* **Passo citato**:

________________________________________

Ma tra forma e forma, non sarebbe meglio

Cercarne una non dico perenne, ma minimamente stabile?

La gelatina è la risposta. Ma non è facile

trasformare ciò che è osseo in mollezza,

redimerne la pretesa di esistenza,

trasformare il suo narcisismo in moto continuo.

 

Ah, quanto sono brevi i moti dei fiori,

come subito ti schianti, gloria del mondo! Come scende

la montagna, di botto, dal picco

del proprio sé puntuto.

E sei difficile, porta

Che stai tra essere e non essere,

vita minimale ma forte, forte di nulla,

imbevuta di morte e per questo duratura,

attenta a non essere attenta.

 

Questi versi di grande forza evocativa si posizionano a loro volta in un luogo ibrido, tra lirica e epica, perché se è vero che il tono emotivo è alto, e l’assertività predominante, è altrettanto vero che nelle strofe precedentemente citate si riconosce la lezione di Giancarlo Majorino, lì dove il dettato diventa discorsivo e meta poetico. Il testo, composto di 35 liriche prive di titolo, è infatti un’alternarsi di riflessioni sul sé e successive dispersioni di senso; un pellegrinaggio annotato per stazioni. Il racconto dell’accadimento è un’occasionale perlustrazione delle tappe, non c’è una visione d’insieme del cammino. Questo procedere per prismi di senso accetta anche la necessità dello spreco, lì dove ogni passo è una figura, ogni figura per costitutiva trasparenza ci lascia intravedere quanto è ancor a da raggiungere e come alla fine del percorso ci sia il nulla.

________________________________________

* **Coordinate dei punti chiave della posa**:
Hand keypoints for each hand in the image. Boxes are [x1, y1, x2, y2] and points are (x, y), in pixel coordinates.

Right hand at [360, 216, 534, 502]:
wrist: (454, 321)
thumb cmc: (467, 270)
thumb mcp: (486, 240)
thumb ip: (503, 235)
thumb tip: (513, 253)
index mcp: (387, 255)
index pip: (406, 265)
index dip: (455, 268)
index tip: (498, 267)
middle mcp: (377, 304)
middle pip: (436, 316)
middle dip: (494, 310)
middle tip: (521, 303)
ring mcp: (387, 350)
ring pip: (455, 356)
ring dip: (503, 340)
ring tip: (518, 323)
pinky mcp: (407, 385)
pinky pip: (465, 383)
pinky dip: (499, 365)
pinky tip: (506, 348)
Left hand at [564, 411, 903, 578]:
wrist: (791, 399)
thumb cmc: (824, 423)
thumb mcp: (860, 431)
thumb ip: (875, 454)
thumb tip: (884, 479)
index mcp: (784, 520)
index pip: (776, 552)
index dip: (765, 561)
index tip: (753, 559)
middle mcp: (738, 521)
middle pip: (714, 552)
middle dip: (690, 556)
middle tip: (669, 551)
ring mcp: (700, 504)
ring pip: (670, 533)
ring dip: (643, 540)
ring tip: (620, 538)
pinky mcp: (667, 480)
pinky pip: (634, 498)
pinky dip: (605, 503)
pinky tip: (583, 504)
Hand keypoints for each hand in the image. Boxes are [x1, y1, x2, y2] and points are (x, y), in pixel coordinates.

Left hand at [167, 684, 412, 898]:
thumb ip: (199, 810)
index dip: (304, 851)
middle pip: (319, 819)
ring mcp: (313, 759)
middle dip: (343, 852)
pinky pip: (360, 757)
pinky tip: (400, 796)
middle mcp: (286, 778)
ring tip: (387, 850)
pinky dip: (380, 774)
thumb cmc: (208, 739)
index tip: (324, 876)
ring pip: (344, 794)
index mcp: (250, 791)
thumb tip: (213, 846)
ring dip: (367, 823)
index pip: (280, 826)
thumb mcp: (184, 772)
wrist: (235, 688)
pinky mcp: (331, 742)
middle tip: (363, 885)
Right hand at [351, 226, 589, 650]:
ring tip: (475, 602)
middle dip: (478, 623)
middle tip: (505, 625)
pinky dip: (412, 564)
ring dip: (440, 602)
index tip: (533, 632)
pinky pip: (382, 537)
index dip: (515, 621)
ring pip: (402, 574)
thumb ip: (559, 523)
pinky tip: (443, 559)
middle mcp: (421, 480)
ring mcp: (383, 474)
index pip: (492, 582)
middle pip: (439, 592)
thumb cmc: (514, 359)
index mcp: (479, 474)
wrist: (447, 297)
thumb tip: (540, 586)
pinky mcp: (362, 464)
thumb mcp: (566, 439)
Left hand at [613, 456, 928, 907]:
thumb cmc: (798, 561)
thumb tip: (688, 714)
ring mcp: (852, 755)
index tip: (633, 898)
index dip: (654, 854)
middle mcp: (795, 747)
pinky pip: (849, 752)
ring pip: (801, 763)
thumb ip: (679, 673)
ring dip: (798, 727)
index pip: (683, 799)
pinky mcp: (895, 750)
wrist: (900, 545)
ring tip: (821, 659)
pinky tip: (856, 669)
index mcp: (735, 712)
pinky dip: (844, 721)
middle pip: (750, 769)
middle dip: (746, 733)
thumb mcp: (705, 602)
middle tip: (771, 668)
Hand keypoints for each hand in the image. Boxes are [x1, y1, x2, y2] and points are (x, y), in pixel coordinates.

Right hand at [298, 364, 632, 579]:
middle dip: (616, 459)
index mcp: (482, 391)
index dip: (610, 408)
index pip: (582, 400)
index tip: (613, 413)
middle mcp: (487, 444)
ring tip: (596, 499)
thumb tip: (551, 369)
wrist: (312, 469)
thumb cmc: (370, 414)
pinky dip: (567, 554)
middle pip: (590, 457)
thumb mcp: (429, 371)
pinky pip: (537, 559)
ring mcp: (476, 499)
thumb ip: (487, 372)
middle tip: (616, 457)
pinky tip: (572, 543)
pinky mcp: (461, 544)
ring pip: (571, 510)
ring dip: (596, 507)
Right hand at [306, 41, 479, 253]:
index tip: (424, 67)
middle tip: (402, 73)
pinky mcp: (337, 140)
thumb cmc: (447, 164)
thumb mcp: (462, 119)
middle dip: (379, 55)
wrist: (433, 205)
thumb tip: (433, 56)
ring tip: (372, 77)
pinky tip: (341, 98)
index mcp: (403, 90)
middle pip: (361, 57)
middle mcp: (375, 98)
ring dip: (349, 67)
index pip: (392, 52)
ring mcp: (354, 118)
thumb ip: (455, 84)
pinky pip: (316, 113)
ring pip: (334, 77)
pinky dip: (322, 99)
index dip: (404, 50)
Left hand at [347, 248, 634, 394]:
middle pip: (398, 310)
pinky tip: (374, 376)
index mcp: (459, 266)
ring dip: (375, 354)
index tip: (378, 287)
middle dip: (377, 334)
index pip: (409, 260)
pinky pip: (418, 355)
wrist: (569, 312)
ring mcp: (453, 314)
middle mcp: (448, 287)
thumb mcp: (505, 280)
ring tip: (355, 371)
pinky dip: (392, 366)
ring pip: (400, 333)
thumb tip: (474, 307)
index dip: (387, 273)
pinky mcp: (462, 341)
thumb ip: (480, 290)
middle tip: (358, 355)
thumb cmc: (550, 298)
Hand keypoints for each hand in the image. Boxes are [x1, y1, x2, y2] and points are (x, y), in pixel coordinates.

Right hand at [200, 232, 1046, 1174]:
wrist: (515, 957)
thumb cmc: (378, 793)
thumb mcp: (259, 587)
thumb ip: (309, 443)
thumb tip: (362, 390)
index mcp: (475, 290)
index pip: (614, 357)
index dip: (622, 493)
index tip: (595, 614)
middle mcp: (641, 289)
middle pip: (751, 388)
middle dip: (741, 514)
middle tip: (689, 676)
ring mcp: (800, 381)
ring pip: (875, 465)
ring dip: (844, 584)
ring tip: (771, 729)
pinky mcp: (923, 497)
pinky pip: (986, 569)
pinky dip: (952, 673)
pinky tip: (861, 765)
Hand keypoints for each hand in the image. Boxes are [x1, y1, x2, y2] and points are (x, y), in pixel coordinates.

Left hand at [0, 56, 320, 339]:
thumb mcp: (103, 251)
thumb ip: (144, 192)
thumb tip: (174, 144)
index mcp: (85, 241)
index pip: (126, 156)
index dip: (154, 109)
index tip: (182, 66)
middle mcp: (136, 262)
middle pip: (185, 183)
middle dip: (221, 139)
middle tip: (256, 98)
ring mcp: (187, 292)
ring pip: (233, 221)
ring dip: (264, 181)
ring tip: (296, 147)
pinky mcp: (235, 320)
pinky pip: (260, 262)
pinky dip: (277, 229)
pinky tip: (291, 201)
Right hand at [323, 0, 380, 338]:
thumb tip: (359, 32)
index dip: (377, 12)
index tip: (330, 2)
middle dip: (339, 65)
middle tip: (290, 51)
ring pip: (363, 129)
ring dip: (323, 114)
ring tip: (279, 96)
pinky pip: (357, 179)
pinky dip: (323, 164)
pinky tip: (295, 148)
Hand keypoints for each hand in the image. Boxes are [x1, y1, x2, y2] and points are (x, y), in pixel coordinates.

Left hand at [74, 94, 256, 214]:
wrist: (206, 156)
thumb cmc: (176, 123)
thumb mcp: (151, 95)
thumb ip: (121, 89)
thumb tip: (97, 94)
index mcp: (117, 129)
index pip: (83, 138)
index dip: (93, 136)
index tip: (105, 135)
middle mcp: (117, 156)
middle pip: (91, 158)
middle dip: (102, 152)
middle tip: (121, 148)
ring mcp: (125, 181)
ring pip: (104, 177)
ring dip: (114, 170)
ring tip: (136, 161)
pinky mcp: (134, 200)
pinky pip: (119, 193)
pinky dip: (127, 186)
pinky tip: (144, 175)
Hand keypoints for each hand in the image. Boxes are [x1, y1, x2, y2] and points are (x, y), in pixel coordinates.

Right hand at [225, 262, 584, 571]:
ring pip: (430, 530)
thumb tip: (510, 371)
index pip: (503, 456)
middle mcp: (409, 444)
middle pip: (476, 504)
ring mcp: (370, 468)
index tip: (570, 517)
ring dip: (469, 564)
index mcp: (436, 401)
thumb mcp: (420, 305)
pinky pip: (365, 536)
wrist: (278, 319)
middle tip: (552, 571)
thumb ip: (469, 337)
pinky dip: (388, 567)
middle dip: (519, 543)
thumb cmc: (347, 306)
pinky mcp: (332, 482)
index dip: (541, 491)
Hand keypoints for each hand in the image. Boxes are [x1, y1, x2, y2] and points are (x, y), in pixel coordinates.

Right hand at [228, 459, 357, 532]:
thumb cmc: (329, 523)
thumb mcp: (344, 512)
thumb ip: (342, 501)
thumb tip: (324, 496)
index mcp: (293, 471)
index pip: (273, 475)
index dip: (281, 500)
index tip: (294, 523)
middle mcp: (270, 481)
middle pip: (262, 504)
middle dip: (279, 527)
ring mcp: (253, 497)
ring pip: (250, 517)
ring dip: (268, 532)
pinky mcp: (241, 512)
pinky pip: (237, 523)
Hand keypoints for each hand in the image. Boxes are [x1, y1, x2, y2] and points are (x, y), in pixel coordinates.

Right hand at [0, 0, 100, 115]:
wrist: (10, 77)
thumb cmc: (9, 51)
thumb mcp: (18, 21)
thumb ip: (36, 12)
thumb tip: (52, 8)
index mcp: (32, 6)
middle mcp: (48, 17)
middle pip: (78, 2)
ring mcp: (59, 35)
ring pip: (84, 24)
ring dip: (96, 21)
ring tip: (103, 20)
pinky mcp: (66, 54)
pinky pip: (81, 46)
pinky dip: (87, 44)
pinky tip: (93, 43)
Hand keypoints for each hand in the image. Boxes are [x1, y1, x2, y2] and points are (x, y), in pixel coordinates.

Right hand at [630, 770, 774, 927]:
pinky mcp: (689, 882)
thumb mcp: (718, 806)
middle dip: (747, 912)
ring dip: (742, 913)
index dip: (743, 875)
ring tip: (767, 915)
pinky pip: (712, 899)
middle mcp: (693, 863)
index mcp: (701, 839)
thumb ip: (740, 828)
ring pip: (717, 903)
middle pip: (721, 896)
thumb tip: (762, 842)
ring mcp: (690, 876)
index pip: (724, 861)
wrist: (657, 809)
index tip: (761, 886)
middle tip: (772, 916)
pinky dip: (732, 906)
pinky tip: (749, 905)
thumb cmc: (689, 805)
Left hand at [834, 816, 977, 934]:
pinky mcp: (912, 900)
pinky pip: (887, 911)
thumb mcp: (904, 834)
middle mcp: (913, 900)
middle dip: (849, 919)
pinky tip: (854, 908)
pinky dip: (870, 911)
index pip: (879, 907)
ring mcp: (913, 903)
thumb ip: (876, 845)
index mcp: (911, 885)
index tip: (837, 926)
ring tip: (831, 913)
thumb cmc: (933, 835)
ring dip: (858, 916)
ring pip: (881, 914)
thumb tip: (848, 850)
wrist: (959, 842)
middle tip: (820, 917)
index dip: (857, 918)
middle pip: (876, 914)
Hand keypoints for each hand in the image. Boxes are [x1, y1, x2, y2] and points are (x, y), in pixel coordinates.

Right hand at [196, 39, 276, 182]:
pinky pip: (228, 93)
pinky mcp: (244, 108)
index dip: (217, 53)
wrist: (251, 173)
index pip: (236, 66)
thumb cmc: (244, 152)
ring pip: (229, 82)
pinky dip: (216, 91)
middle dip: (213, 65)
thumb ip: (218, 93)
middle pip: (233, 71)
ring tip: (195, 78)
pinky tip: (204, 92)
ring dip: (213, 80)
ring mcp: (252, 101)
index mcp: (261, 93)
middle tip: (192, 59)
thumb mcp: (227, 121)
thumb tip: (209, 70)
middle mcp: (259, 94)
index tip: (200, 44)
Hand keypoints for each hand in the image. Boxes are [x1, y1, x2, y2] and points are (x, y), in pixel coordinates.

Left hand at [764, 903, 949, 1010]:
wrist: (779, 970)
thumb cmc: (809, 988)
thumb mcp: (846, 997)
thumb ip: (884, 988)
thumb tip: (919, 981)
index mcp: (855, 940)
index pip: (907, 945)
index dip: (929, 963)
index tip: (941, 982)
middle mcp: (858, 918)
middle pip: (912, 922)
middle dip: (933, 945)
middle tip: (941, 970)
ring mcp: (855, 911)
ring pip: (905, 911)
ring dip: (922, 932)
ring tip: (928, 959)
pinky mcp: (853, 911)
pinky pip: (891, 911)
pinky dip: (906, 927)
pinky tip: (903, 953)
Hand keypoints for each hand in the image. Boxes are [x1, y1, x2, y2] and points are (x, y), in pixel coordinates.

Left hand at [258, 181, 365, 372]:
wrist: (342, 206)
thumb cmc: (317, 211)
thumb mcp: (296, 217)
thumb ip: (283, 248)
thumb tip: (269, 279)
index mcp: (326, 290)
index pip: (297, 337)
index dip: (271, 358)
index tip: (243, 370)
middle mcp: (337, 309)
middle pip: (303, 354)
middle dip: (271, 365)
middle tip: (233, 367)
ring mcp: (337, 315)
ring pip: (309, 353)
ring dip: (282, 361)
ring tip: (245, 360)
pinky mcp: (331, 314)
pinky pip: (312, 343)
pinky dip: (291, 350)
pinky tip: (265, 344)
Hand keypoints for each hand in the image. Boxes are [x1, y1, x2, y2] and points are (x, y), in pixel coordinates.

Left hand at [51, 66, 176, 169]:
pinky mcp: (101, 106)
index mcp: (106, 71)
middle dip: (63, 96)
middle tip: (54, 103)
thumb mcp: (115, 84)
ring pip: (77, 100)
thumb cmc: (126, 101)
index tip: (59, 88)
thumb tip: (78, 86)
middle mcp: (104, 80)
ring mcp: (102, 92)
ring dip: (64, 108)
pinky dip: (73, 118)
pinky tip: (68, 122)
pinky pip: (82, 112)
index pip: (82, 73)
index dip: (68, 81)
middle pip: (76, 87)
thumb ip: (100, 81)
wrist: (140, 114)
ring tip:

________________________________________

* **Compiti richiesti**:
A - Secondo il passo citato sulla raccolta poetica, da quante liriche è composto il testo?
B - Perché, secondo il passo citato, i versi si collocano in un luogo ibrido tra lirica ed epica? Rispondi in una-tre frasi.
C - Prosegui il passo citato sulla raccolta poetica a partire dal punto in cui si interrompe.
Il materiale è a sé stante e distinto dal passo citato.

* **Risultati in ordine**:
A - Da 35 liriche prive di titolo.

B - Il tono emotivo è alto e l'assertività predominante, il che rimanda alla lirica. Nelle strofe citate si riconosce però anche la lezione di Giancarlo Majorino, là dove il dettato diventa discorsivo e metapoetico.

C -
 

La solitudine è il segno infinito che si abbraccia

strozzato in mezzo, spezzato per sempre

 

un colore sbiadito che attende di essere niente.

 

Cercare nel punto più crudo della carne

è allora automatico

e ricordarsi delle gambe

diventa l’unico appiglio

la prassi del giovane pellegrino.

 

L’unico salvacondotto.

 

“La prassi del giovane pellegrino” è “ricordarsi delle gambe”, il movimento stesso è il senso ultimo delle cose, ma stiamo alludendo a un percorso potenziale, la matrice cinetica di “ciò che si spezza nel mezzo”, l’io. Questa condizione è precedente al movimento stesso, è l’immagine, la forma mitica del sé che si spezza nell’azione, nella reiterazione del “moto a luogo”. Perché non c’è per questa generazione la possibilità di riflessione, di composizione formale o anche di un nostos che riporti l’io pellegrino a ritrovarsi con la propria figura. Non possiamo permetterci/ i ritorni: la teleologia ce lo vieta, canta con chiarezza spregiudicata e con forza l’incipit di questo esordio poetico. Di Corcia non sta cantando la sofferenza personale, non ci dice qualcosa circa la sua biografia, o almeno non fa solo questo, ci manifesta la costituzione stessa dell’identità, con gli strumenti del pensiero poetante; interroga con tenacia il simulacro archetipico del sé, tant’è che esso torna lungo il percorso delle liriche sotto forma di “ginocchia”, “gambe”, “petto”, in frammenti che costituiscono l’indizio identitario corrispondente all’essere biologico di nome Laura Di Corcia.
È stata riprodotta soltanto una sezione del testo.